DETAILED DESCRIPTION OF PREFERRED EMBODIMENTS

[0022] A system and method for generating a model from audited data and systems and methods for using the model generated from audited data to process new data are described. In the following description, for purposes of explanation, numerous specific details are set forth in order to provide a thorough understanding of the disclosure. It should be apparent, however, that the disclosure may be practiced without these specific details. In other instances, structures and devices are shown in block diagram form in order to avoid obscuring the disclosure.

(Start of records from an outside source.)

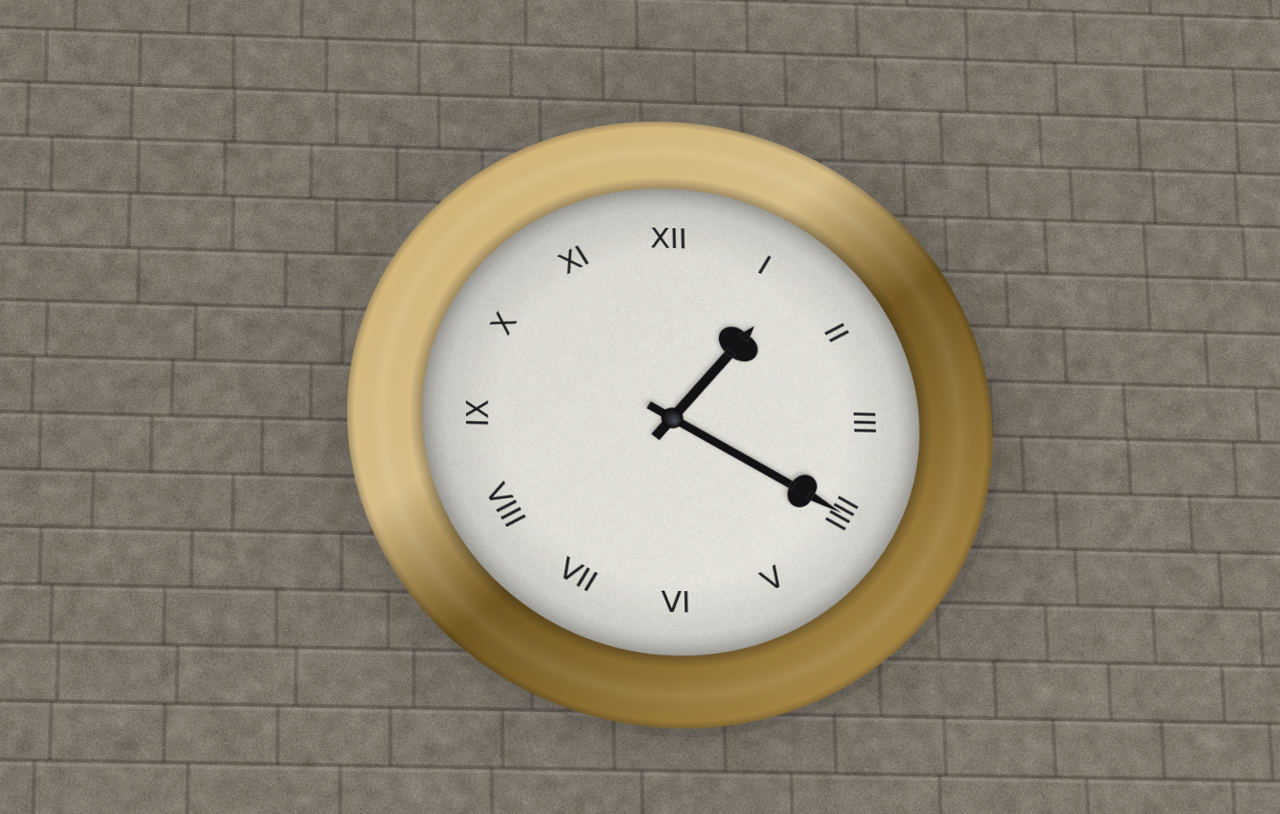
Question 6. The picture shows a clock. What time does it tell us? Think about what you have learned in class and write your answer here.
1:20
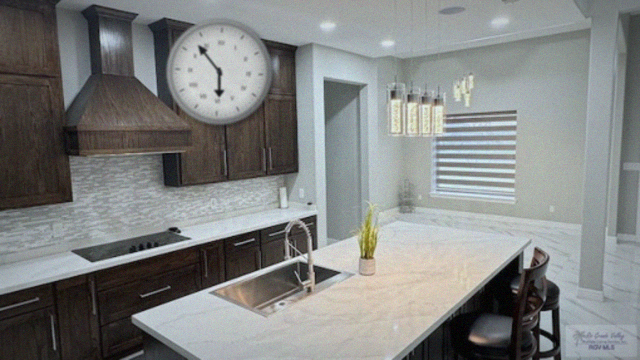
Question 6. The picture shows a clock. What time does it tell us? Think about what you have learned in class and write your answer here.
5:53
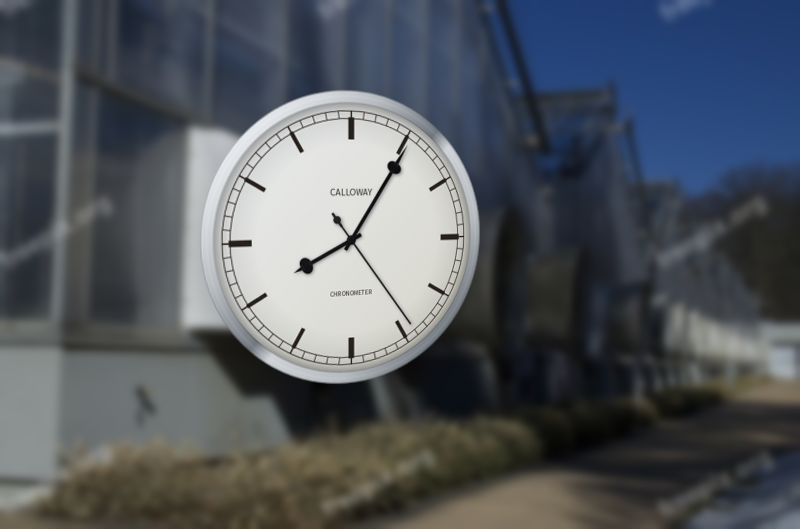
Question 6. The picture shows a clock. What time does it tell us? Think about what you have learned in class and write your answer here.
8:05:24
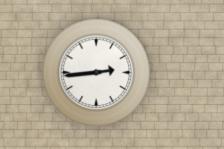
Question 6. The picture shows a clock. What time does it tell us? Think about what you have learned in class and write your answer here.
2:44
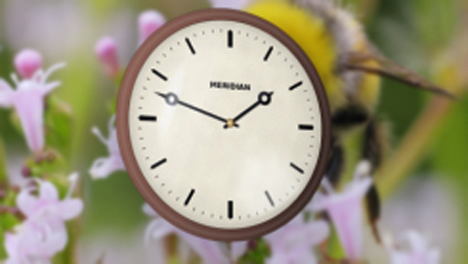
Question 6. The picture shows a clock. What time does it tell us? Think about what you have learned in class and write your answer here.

For example, the present disclosure is described in one

embodiment below with reference to particular hardware and software embodiments.

However, the present disclosure applies to other types of embodiments distributed in the cloud, over multiple machines, using multiple processors or cores, using virtual machines or integrated as a single machine.

[0023] Reference in the specification to "one embodiment" or "an embodiment" means that a particular feature, structure, or characteristic described in connection with the embodiment is included in at least one embodiment of the disclosure. The appearances of the phrase "in one embodiment" in various places in the specification are not necessarily all referring to the same embodiment. In particular the present disclosure is described below in the context of multiple distinct architectures and some of the components are operable in multiple architectures while others are not. [0024] Some portions of the detailed descriptions that follow are presented in terms of algorithms and symbolic representations of operations on data bits within a computer memory. These algorithmic descriptions and representations are the means used by those skilled in the data processing arts to most effectively convey the substance of their work to others skilled in the art. An algorithm is here, and generally, conceived to be a self-consistent sequence of steps leading to a desired result. The steps are those requiring physical manipulations of physical quantities. Usually, though not necessarily, these quantities take the form of electrical or magnetic signals capable of being stored, transferred, combined, compared, and otherwise manipulated. It has proven convenient at times, principally for reasons of common usage, to refer to these signals as bits, values, elements, symbols, characters, terms, numbers or the like.

[0025] It should be borne in mind, however, that all of these and similar terms are to be associated with the appropriate physical quantities and are merely convenient labels applied to these quantities. Unless specifically stated otherwise as apparent from the following discussion, it is appreciated that throughout the description, discussions utilizing terms such as "processing" or "computing" or "calculating" or "determining" or "displaying" or the like, refer to the action and processes of a computer system, or similar electronic computing device, that manipulates and transforms data represented as physical (electronic) quantities within the computer system's registers or memories into other data similarly represented as physical quantities within the computer system memories or registers or other such information storage, transmission or display devices.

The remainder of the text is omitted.